> _What you have to do_: Turn every line of the entries below into a Markdown table with the columns "Number" and "Text", one line per row and numbered in order, leaving out blank lines.

┌──

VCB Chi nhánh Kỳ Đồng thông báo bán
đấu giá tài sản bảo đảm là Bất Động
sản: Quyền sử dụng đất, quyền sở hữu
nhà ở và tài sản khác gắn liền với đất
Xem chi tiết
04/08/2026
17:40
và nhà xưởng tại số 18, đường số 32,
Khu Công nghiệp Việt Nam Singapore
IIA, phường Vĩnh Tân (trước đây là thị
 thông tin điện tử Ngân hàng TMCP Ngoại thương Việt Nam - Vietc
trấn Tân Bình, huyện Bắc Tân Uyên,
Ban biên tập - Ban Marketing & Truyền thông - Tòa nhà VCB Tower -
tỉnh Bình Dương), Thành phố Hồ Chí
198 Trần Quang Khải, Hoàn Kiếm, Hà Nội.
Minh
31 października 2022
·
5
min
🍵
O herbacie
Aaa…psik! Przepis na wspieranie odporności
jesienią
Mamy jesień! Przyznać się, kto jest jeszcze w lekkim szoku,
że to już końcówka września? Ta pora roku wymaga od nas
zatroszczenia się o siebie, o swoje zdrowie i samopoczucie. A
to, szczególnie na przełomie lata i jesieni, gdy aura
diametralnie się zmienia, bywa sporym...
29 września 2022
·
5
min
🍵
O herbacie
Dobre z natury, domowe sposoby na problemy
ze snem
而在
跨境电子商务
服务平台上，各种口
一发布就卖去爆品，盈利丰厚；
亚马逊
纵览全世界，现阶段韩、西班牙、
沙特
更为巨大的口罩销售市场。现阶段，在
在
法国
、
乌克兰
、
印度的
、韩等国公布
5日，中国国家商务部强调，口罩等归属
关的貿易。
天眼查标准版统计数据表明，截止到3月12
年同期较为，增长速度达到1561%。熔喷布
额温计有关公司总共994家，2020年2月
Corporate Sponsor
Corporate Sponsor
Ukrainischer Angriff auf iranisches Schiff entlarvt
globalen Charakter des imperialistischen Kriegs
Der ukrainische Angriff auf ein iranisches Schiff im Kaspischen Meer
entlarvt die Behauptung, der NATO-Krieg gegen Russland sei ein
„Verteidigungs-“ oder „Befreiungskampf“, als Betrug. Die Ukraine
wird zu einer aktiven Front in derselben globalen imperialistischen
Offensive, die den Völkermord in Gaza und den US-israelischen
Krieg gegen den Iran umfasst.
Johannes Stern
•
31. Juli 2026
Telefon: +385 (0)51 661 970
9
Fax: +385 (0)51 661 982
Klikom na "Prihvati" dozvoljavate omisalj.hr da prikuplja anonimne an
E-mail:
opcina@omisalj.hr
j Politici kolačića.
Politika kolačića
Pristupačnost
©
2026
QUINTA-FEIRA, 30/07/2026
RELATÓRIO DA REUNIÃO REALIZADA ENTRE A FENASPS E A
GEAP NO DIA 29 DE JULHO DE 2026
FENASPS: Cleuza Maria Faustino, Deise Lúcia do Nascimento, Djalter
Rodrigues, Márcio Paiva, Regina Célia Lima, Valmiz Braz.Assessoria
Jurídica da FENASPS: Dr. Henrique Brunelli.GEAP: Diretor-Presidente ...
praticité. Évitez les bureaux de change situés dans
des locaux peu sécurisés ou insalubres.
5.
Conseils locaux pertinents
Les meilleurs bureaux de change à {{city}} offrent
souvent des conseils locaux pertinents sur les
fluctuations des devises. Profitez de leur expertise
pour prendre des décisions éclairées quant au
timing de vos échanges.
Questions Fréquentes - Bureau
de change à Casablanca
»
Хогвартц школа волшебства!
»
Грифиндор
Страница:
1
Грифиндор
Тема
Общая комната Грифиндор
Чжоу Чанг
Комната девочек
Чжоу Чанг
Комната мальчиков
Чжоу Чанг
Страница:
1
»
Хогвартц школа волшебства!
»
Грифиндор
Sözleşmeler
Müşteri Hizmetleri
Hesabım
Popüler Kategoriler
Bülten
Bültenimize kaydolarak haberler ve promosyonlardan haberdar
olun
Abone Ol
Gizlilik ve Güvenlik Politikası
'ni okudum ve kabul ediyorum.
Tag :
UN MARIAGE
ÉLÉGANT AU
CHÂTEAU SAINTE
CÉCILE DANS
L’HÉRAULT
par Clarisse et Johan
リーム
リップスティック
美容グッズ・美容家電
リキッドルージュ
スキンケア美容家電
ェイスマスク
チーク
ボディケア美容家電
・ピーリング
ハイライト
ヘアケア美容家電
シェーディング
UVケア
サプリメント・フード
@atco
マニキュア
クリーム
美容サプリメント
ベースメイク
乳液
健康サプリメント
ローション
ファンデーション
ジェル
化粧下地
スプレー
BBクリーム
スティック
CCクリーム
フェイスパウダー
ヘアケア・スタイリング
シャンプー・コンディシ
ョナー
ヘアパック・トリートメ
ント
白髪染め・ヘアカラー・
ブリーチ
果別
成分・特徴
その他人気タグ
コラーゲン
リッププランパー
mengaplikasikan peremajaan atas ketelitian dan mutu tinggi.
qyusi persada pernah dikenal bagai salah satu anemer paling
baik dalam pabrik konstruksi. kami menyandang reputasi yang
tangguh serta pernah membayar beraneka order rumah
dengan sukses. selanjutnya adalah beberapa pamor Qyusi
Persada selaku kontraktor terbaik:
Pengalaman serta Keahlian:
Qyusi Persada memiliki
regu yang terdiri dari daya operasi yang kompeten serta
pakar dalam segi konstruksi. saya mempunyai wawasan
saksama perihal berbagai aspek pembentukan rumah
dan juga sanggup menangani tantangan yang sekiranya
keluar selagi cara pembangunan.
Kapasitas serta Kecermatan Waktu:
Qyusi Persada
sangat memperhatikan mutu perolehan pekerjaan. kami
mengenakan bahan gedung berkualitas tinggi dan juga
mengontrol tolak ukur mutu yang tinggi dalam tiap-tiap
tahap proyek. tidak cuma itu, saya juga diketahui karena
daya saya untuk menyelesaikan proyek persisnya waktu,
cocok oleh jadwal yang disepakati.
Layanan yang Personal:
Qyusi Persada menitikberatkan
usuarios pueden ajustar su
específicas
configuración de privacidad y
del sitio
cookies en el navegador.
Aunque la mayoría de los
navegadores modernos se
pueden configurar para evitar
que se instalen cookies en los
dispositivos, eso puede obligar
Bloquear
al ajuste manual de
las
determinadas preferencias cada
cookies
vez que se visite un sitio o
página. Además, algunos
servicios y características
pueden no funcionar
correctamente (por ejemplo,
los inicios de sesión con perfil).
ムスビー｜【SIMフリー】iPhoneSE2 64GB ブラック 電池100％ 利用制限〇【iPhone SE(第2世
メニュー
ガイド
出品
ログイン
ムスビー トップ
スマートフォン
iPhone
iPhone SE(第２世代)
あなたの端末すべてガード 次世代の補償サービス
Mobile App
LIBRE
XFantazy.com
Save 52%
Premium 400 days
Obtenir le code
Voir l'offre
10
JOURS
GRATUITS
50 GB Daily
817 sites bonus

└──

> _Exercise answer_:
| Number | Text |
|---|---|
| 1 | VCB Chi nhánh Kỳ Đồng thông báo bán |
| 2 | đấu giá tài sản bảo đảm là Bất Động |
| 3 | sản: Quyền sử dụng đất, quyền sở hữu |
| 4 | nhà ở và tài sản khác gắn liền với đất |
| 5 | Xem chi tiết |
| 6 | 04/08/2026 |
| 7 | 17:40 |
| 8 | và nhà xưởng tại số 18, đường số 32, |
| 9 | Khu Công nghiệp Việt Nam Singapore |
| 10 | IIA, phường Vĩnh Tân (trước đây là thị |
| 11 |  thông tin điện tử Ngân hàng TMCP Ngoại thương Việt Nam - Vietc |
| 12 | trấn Tân Bình, huyện Bắc Tân Uyên, |
| 13 | Ban biên tập - Ban Marketing & Truyền thông - Tòa nhà VCB Tower - |
| 14 | tỉnh Bình Dương), Thành phố Hồ Chí |
| 15 | 198 Trần Quang Khải, Hoàn Kiếm, Hà Nội. |
| 16 | Minh |
| 17 | 31 października 2022 |
| 18 | · |
| 19 | 5 |
| 20 | min |
| 21 | 🍵 |
| 22 | O herbacie |
| 23 | Aaa…psik! Przepis na wspieranie odporności |
| 24 | jesienią |
| 25 | Mamy jesień! Przyznać się, kto jest jeszcze w lekkim szoku, |
| 26 | że to już końcówka września? Ta pora roku wymaga od nas |
| 27 | zatroszczenia się o siebie, o swoje zdrowie i samopoczucie. A |
| 28 | to, szczególnie na przełomie lata i jesieni, gdy aura |
| 29 | diametralnie się zmienia, bywa sporym... |
| 30 | 29 września 2022 |
| 31 | · |
| 32 | 5 |
| 33 | min |
| 34 | 🍵 |
| 35 | O herbacie |
| 36 | Dobre z natury, domowe sposoby na problemy |
| 37 | ze snem |
| 38 | 而在 |
| 39 | 跨境电子商务 |
| 40 | 服务平台上，各种口 |
| 41 | 一发布就卖去爆品，盈利丰厚； |
| 42 | 亚马逊 |
| 43 | 纵览全世界，现阶段韩、西班牙、 |
| 44 | 沙特 |
| 45 | 更为巨大的口罩销售市场。现阶段，在 |
| 46 | 在 |
| 47 | 法国 |
| 48 | 、 |
| 49 | 乌克兰 |
| 50 | 、 |
| 51 | 印度的 |
| 52 | 、韩等国公布 |
| 53 | 5日，中国国家商务部强调，口罩等归属 |
| 54 | 关的貿易。 |
| 55 | 天眼查标准版统计数据表明，截止到3月12 |
| 56 | 年同期较为，增长速度达到1561%。熔喷布 |
| 57 | 额温计有关公司总共994家，2020年2月 |
| 58 | Corporate Sponsor |
| 59 | Corporate Sponsor |
| 60 | Ukrainischer Angriff auf iranisches Schiff entlarvt |
| 61 | globalen Charakter des imperialistischen Kriegs |
| 62 | Der ukrainische Angriff auf ein iranisches Schiff im Kaspischen Meer |
| 63 | entlarvt die Behauptung, der NATO-Krieg gegen Russland sei ein |
| 64 | „Verteidigungs-“ oder „Befreiungskampf“, als Betrug. Die Ukraine |
| 65 | wird zu einer aktiven Front in derselben globalen imperialistischen |
| 66 | Offensive, die den Völkermord in Gaza und den US-israelischen |
| 67 | Krieg gegen den Iran umfasst. |
| 68 | Johannes Stern |
| 69 | • |
| 70 | 31. Juli 2026 |
| 71 | Telefon: +385 (0)51 661 970 |
| 72 | 9 |
| 73 | Fax: +385 (0)51 661 982 |
| 74 | Klikom na "Prihvati" dozvoljavate omisalj.hr da prikuplja anonimne an |
| 75 | E-mail: |
| 76 | opcina@omisalj.hr |
| 77 | j Politici kolačića. |
| 78 | Politika kolačića |
| 79 | Pristupačnost |
| 80 | © |
| 81 | 2026 |
| 82 | QUINTA-FEIRA, 30/07/2026 |
| 83 | RELATÓRIO DA REUNIÃO REALIZADA ENTRE A FENASPS E A |
| 84 | GEAP NO DIA 29 DE JULHO DE 2026 |
| 85 | FENASPS: Cleuza Maria Faustino, Deise Lúcia do Nascimento, Djalter |
| 86 | Rodrigues, Márcio Paiva, Regina Célia Lima, Valmiz Braz.Assessoria |
| 87 | Jurídica da FENASPS: Dr. Henrique Brunelli.GEAP: Diretor-Presidente ... |
| 88 | praticité. Évitez les bureaux de change situés dans |
| 89 | des locaux peu sécurisés ou insalubres. |
| 90 | 5. |
| 91 | Conseils locaux pertinents |
| 92 | Les meilleurs bureaux de change à {{city}} offrent |
| 93 | souvent des conseils locaux pertinents sur les |
| 94 | fluctuations des devises. Profitez de leur expertise |
| 95 | pour prendre des décisions éclairées quant au |
| 96 | timing de vos échanges. |
| 97 | Questions Fréquentes - Bureau |
| 98 | de change à Casablanca |
| 99 | » |
| 100 | Хогвартц школа волшебства! |
| 101 | » |
| 102 | Грифиндор |
| 103 | Страница: |
| 104 | 1 |
| 105 | Грифиндор |
| 106 | Тема |
| 107 | Общая комната Грифиндор |
| 108 | Чжоу Чанг |
| 109 | Комната девочек |
| 110 | Чжоу Чанг |
| 111 | Комната мальчиков |
| 112 | Чжоу Чанг |
| 113 | Страница: |
| 114 | 1 |
| 115 | » |
| 116 | Хогвартц школа волшебства! |
| 117 | » |
| 118 | Грифиндор |
| 119 | Sözleşmeler |
| 120 | Müşteri Hizmetleri |
| 121 | Hesabım |
| 122 | Popüler Kategoriler |
| 123 | Bülten |
| 124 | Bültenimize kaydolarak haberler ve promosyonlardan haberdar |
| 125 | olun |
| 126 | Abone Ol |
| 127 | Gizlilik ve Güvenlik Politikası |
| 128 | 'ni okudum ve kabul ediyorum. |
| 129 | Tag : |
| 130 | UN MARIAGE |
| 131 | ÉLÉGANT AU |
| 132 | CHÂTEAU SAINTE |
| 133 | CÉCILE DANS |
| 134 | L’HÉRAULT |
| 135 | par Clarisse et Johan |
| 136 | リーム |
| 137 | リップスティック |
| 138 | 美容グッズ・美容家電 |
| 139 | リキッドルージュ |
| 140 | スキンケア美容家電 |
| 141 | ェイスマスク |
| 142 | チーク |
| 143 | ボディケア美容家電 |
| 144 | ・ピーリング |
| 145 | ハイライト |
| 146 | ヘアケア美容家電 |
| 147 | シェーディング |
| 148 | UVケア |
| 149 | サプリメント・フード |
| 150 | @atco |
| 151 | マニキュア |
| 152 | クリーム |
| 153 | 美容サプリメント |
| 154 | ベースメイク |
| 155 | 乳液 |
| 156 | 健康サプリメント |
| 157 | ローション |
| 158 | ファンデーション |
| 159 | ジェル |
| 160 | 化粧下地 |
| 161 | スプレー |
| 162 | BBクリーム |
| 163 | スティック |
| 164 | CCクリーム |
| 165 | フェイスパウダー |
| 166 | ヘアケア・スタイリング |
| 167 | シャンプー・コンディシ |
| 168 | ョナー |
| 169 | ヘアパック・トリートメ |
| 170 | ント |
| 171 | 白髪染め・ヘアカラー・ |
| 172 | ブリーチ |
| 173 | 果別 |
| 174 | 成分・特徴 |
| 175 | その他人気タグ |
| 176 | コラーゲン |
| 177 | リッププランパー |
| 178 | mengaplikasikan peremajaan atas ketelitian dan mutu tinggi. |
| 179 | qyusi persada pernah dikenal bagai salah satu anemer paling |
| 180 | baik dalam pabrik konstruksi. kami menyandang reputasi yang |
| 181 | tangguh serta pernah membayar beraneka order rumah |
| 182 | dengan sukses. selanjutnya adalah beberapa pamor Qyusi |
| 183 | Persada selaku kontraktor terbaik: |
| 184 | Pengalaman serta Keahlian: |
| 185 | Qyusi Persada memiliki |
| 186 | regu yang terdiri dari daya operasi yang kompeten serta |
| 187 | pakar dalam segi konstruksi. saya mempunyai wawasan |
| 188 | saksama perihal berbagai aspek pembentukan rumah |
| 189 | dan juga sanggup menangani tantangan yang sekiranya |
| 190 | keluar selagi cara pembangunan. |
| 191 | Kapasitas serta Kecermatan Waktu: |
| 192 | Qyusi Persada |
| 193 | sangat memperhatikan mutu perolehan pekerjaan. kami |
| 194 | mengenakan bahan gedung berkualitas tinggi dan juga |
| 195 | mengontrol tolak ukur mutu yang tinggi dalam tiap-tiap |
| 196 | tahap proyek. tidak cuma itu, saya juga diketahui karena |
| 197 | daya saya untuk menyelesaikan proyek persisnya waktu, |
| 198 | cocok oleh jadwal yang disepakati. |
| 199 | Layanan yang Personal: |
| 200 | Qyusi Persada menitikberatkan |
| 201 | usuarios pueden ajustar su |
| 202 | específicas |
| 203 | configuración de privacidad y |
| 204 | del sitio |
| 205 | cookies en el navegador. |
| 206 | Aunque la mayoría de los |
| 207 | navegadores modernos se |
| 208 | pueden configurar para evitar |
| 209 | que se instalen cookies en los |
| 210 | dispositivos, eso puede obligar |
| 211 | Bloquear |
| 212 | al ajuste manual de |
| 213 | las |
| 214 | determinadas preferencias cada |
| 215 | cookies |
| 216 | vez que se visite un sitio o |
| 217 | página. Además, algunos |
| 218 | servicios y características |
| 219 | pueden no funcionar |
| 220 | correctamente (por ejemplo, |
| 221 | los inicios de sesión con perfil). |
| 222 | ムスビー｜【SIMフリー】iPhoneSE2 64GB ブラック 電池100％ 利用制限〇【iPhone SE(第2世 |
| 223 | メニュー |
| 224 | ガイド |
| 225 | 出品 |
| 226 | ログイン |
| 227 | ムスビー トップ |
| 228 | スマートフォン |
| 229 | iPhone |
| 230 | iPhone SE(第２世代) |
| 231 | あなたの端末すべてガード 次世代の補償サービス |
| 232 | Mobile App |
| 233 | LIBRE |
| 234 | XFantazy.com |
| 235 | Save 52% |
| 236 | Premium 400 days |
| 237 | Obtenir le code |
| 238 | Voir l'offre |
| 239 | 10 |
| 240 | JOURS |
| 241 | GRATUITS |
| 242 | 50 GB Daily |
| 243 | 817 sites bonus |